Na półmetku sesji tylko islandzki ICEX był silniejszy od rodzimego WIG20. Na giełdowej mapie Starego Kontynentu pozytywnie wyróżniał się też DAX, zyskujący 0,79 proc. Generalnie na rynkach zagranicznych dominował kolor zielony, co sprzyja warszawskim bykom. Impulsów do zwyżek trudno szukać w kalendarium makroekonomicznym – poranny skok indeksów nie zbiegł się w czasie z publikacją PMI dla niemieckich usług, który okazał się nieco wyższy od oczekiwań. Wygląda na to, że rynki odreagowują ostatnią słabość powodowaną rosnącym napięciem na linii Korea Północna – USA.

WIG20 wyznaczył w pierwszej połowie sesji nowy szczyt hossy 2550 pkt.

WIG20 wyznaczył w pierwszej połowie sesji nowy szczyt hossy 2550 pkt.

parkiet.com

Z technicznego punktu widzenia WIG20 wybija się właśnie górą z krótkoterminowego trójkąta. Wyjście na nowy szczyt hossy w ujęciu intraday 2550 pkt potwierdza siłę popytu i otwiera drogę do okolic 2600 pkt. Wsparciem pozostaje okrągły poziom 2500 pkt. Słabiej od blue chips radziły sobie pozostałe segmentu rynku – mWIG40 rósł tylko o 0,2 proc. do 4918 pkt, a sWIG80 spadał o 0,2 proc. do 15 459 pkt. Wartość obrotów jeszcze przed 13.00 przekroczyła 350 mln zł.

Nowe rekordy WIG20 przekładają się też na rekordowe wyceny niektórych spółek.
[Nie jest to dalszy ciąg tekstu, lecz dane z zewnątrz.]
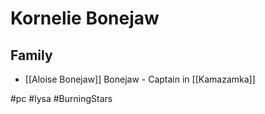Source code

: # Kornelie Bonejaw
## Family
- [[Aloise Bonejaw]] Bonejaw - Captain in [[Kamazamka]]

#pc #lysa #BurningStars 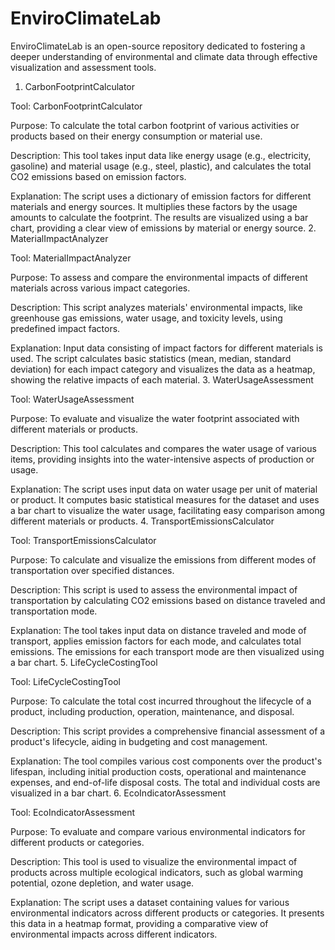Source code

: # EnviroClimateLab
EnviroClimateLab is an open-source repository dedicated to fostering a deeper understanding of environmental and climate data through effective visualization and assessment tools.

1. CarbonFootprintCalculator

Tool: CarbonFootprintCalculator

Purpose: To calculate the total carbon footprint of various activities or products based on their energy consumption or material use.

Description: This tool takes input data like energy usage (e.g., electricity, gasoline) and material usage (e.g., steel, plastic), and calculates the total CO2 emissions based on emission factors.

Explanation: The script uses a dictionary of emission factors for different materials and energy sources. It multiplies these factors by the usage amounts to calculate the footprint. The results are visualized using a bar chart, providing a clear view of emissions by material or energy source.
2. MaterialImpactAnalyzer

Tool: MaterialImpactAnalyzer

Purpose: To assess and compare the environmental impacts of different materials across various impact categories.

Description: This script analyzes materials' environmental impacts, like greenhouse gas emissions, water usage, and toxicity levels, using predefined impact factors.

Explanation: Input data consisting of impact factors for different materials is used. The script calculates basic statistics (mean, median, standard deviation) for each impact category and visualizes the data as a heatmap, showing the relative impacts of each material.
3. WaterUsageAssessment

Tool: WaterUsageAssessment

Purpose: To evaluate and visualize the water footprint associated with different materials or products.

Description: This tool calculates and compares the water usage of various items, providing insights into the water-intensive aspects of production or usage.

Explanation: The script uses input data on water usage per unit of material or product. It computes basic statistical measures for the dataset and uses a bar chart to visualize the water usage, facilitating easy comparison among different materials or products.
4. TransportEmissionsCalculator

Tool: TransportEmissionsCalculator

Purpose: To calculate and visualize the emissions from different modes of transportation over specified distances.

Description: This script is used to assess the environmental impact of transportation by calculating CO2 emissions based on distance traveled and transportation mode.

Explanation: The tool takes input data on distance traveled and mode of transport, applies emission factors for each mode, and calculates total emissions. The emissions for each transport mode are then visualized using a bar chart.
5. LifeCycleCostingTool

Tool: LifeCycleCostingTool

Purpose: To calculate the total cost incurred throughout the lifecycle of a product, including production, operation, maintenance, and disposal.

Description: This script provides a comprehensive financial assessment of a product's lifecycle, aiding in budgeting and cost management.

Explanation: The tool compiles various cost components over the product's lifespan, including initial production costs, operational and maintenance expenses, and end-of-life disposal costs. The total and individual costs are visualized in a bar chart.
6. EcoIndicatorAssessment

Tool: EcoIndicatorAssessment

Purpose: To evaluate and compare various environmental indicators for different products or categories.

Description: This tool is used to visualize the environmental impact of products across multiple ecological indicators, such as global warming potential, ozone depletion, and water usage.

Explanation: The script uses a dataset containing values for various environmental indicators across different products or categories. It presents this data in a heatmap format, providing a comparative view of environmental impacts across different indicators.
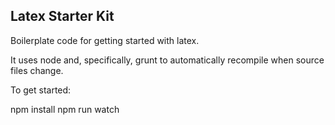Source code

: ## Latex Starter Kit

Boilerplate code for getting started with latex.

It uses node and, specifically, grunt to automatically recompile when source files change.

To get started:

  npm install
  npm run watch
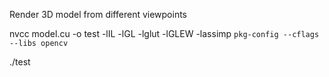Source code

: Render 3D model from different viewpoints

nvcc model.cu -o test -lIL -lGL -lglut -lGLEW -lassimp `pkg-config --cflags --libs opencv`

./test
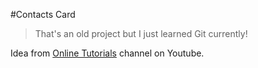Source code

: #Contacts Card

>That's an old project but I just learned Git currently!

Idea from [Online Tutorials](https://www.youtube.com/c/OnlineTutorials4Designers/featured) channel on Youtube.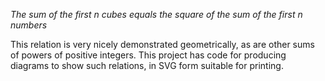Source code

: _The sum of the first n cubes equals the square of the sum of the first n numbers_

This relation is very nicely demonstrated geometrically, as are other sums of powers of positive integers.
This project has code for producing diagrams to show such relations, in SVG form suitable for printing.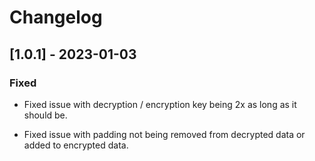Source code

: # Changelog

## [1.0.1] - 2023-01-03

### Fixed

- Fixed issue with decryption / encryption key being 2x as long as it should be.

- Fixed issue with padding not being removed from decrypted data or added to encrypted data.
W pierwszej fazie dzisiejszej sesji siedem firm wyznaczyło co najmniej roczne maksimum notowań. Mowa o spółkach: Best, CCC, Grodno, Getin Holding, Hydrotor, PZU i Vindexus. Analogiczne dołki wyznaczyły natomiast: Amica, EUCO, MediaCAP, Orion i Tarczyński.